Case:Let the spills begin

ロンドンオリンピックに絡めたTV-CMを国内外問わずいろいろと目にしますが、その中でも特に印象深かった作品を一つ紹介します。
P&Gのペーパータオルブランド、「バウンティ」のTV-CM。

オリンピック競技に取り組む選手たちの超人離れしたパフォーマンスを観戦すると、子供たちは自分もオリンピック選手になったかのように自宅で真似事をしてしまいますよね。
今回のCMでは子供たちのそんな様子が次々と映し出されます。

廊下で体操の十字懸垂やバク転をする女の子。

キッチンで壁を相手に一人卓球をする男の子。

リビングで新体操のリボンを演技する女の子。

オットマンで体操のあん馬に励む男の子。

廊下で短距離走のスタートダッシュを決める女の子など。

どの子も真剣な眼差しでオリンピック選手の真似ごとをしているのが印象的です。

そんな描写がテンポよく次々に映し出される中、所々で子供たちのそばにおかれているコップに入ったドリンクやドレッシングボトル、金魚鉢などの映像がアップで映し出されます。

あん馬の演技を終えて満足気にポーズを決める男の子の目の前にもコップに入ったコーヒー牛乳が意味ありげに置かれています。

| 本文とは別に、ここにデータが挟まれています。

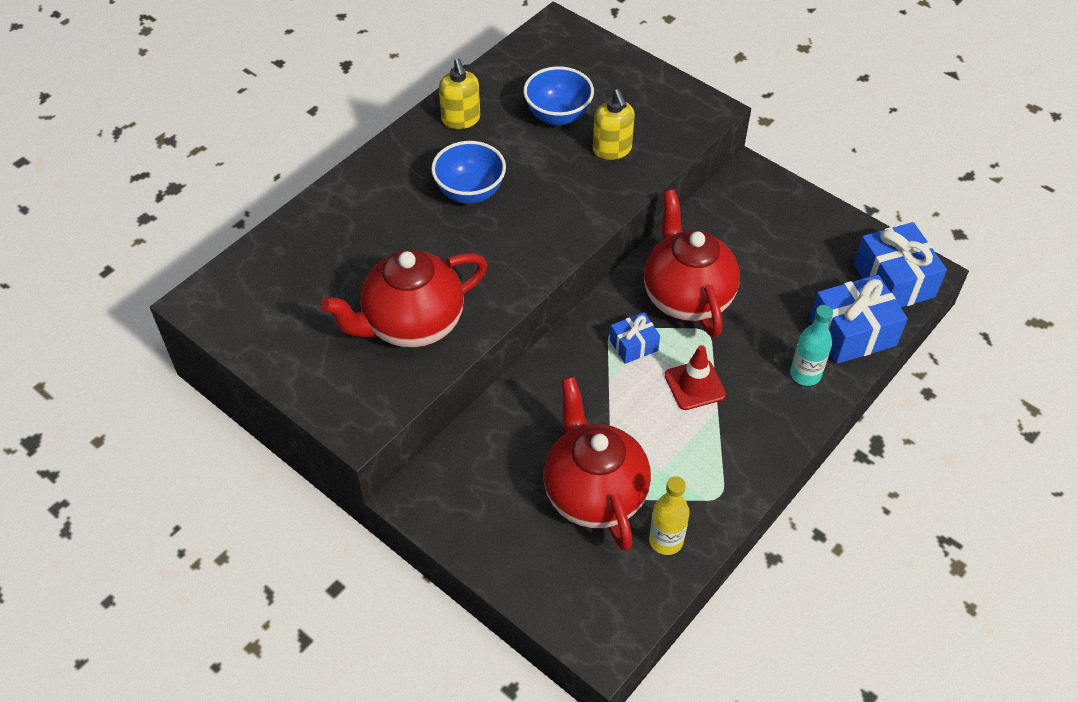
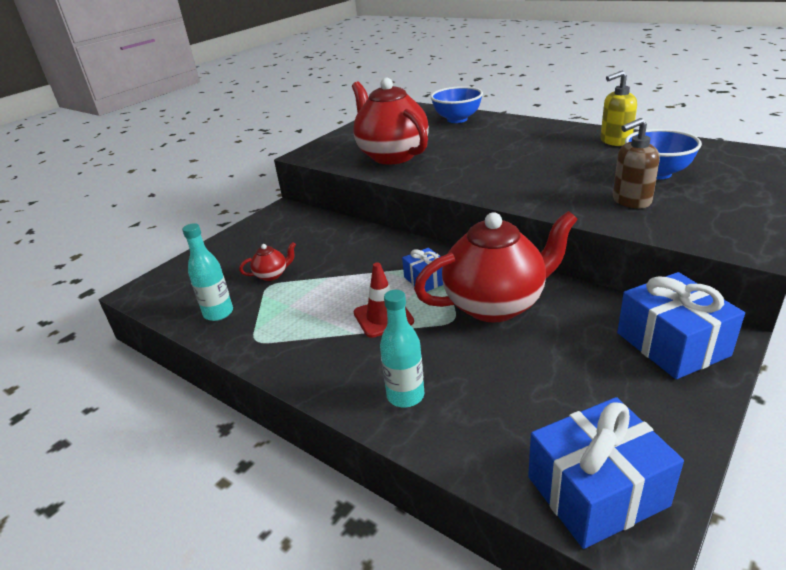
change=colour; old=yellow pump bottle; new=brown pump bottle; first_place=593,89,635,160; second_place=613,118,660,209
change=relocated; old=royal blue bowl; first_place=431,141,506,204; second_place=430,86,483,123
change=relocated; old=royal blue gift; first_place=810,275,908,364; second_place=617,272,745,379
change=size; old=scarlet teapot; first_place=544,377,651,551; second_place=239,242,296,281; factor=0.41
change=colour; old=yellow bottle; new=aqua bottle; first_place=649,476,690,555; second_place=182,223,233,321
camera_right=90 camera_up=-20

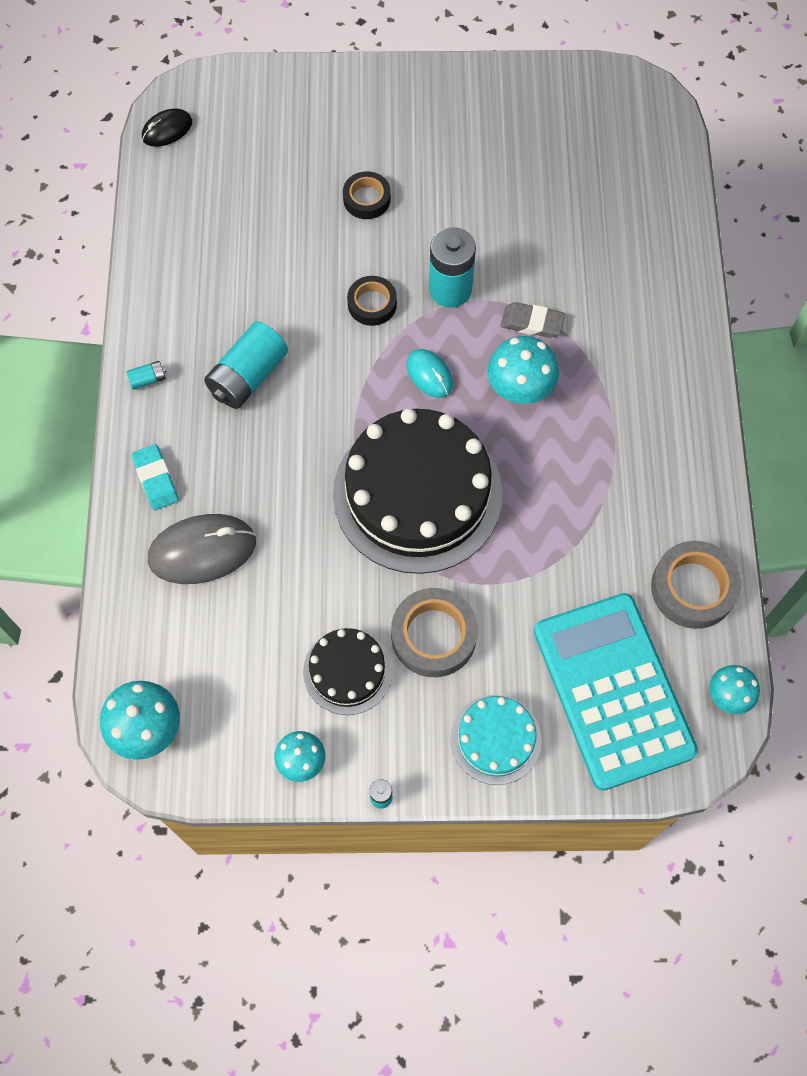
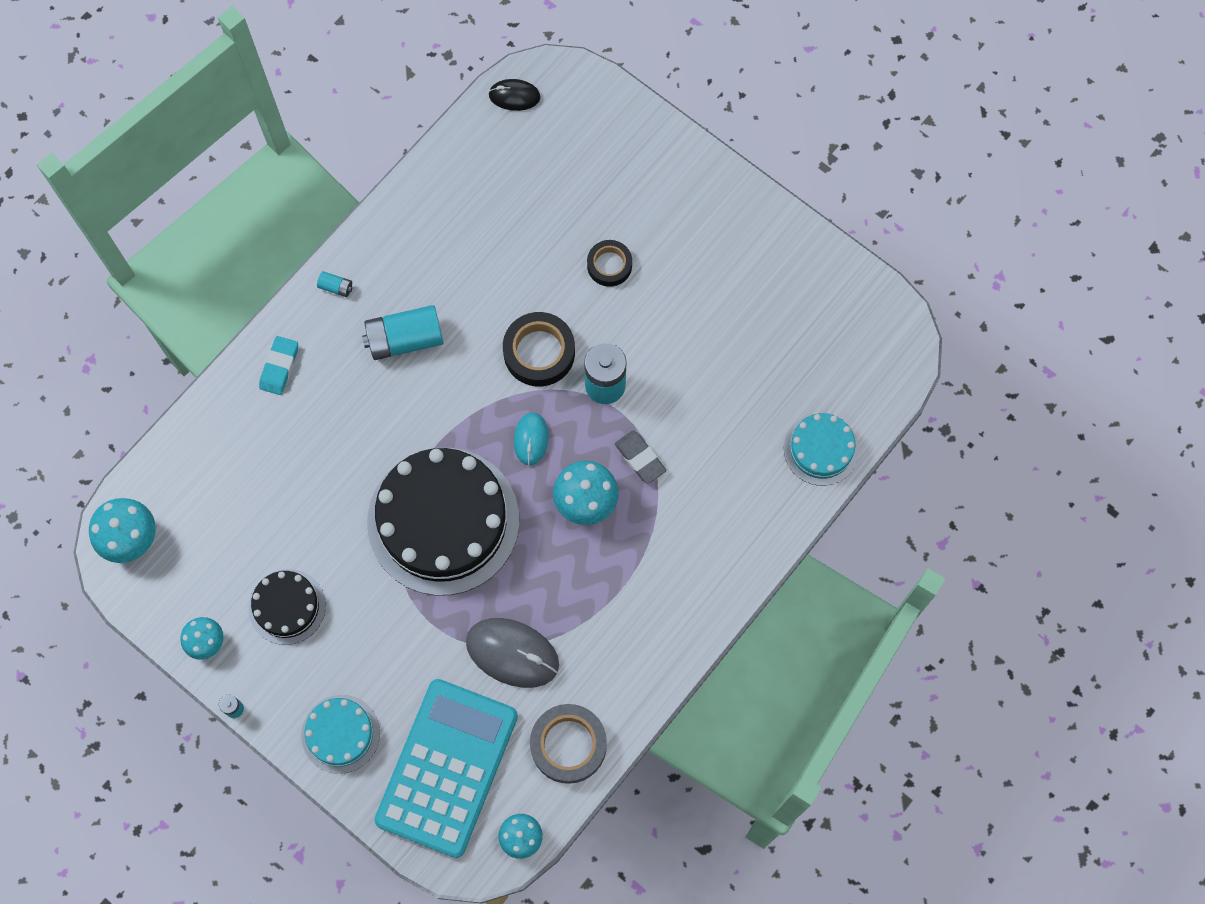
change=size; old=black tape; first_place=347,276,397,326; second_place=503,312,575,386; factor=1.57
change=relocated; old=ash-grey PC mouse; first_place=148,514,256,584; second_place=466,618,559,688
change=missing; old=ash-grey tape; first_place=391,588,478,677
change=appeared; new=aqua cake; second_place=784,413,859,486
camera_right=40 camera_up=5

ここで以下のメッセージが表示され、CMは終了となります。

” Let the spills begin ”
” こぼすことから、はじめよう…それが、子供たちの夢へと繋がる “

子供が家の中で激しく動き回ると必ずといってよいほど水ものを派手にこぼしてしまいますが、『ペーパータオル「バウンティ」があれば、こぼしても大丈夫ですよ』ということをアピールしています。

こぼすことを叱ったり、こぼす恐れがあるからといって、子供たちに『自由にオリンピック選手の真似ごと』をさせないのは、子供たちの無限大の可能性を潰すことになるんですよ、というメッセージが込められているようにも思えます。

” Let the spills begin “というメッセージが圧巻です。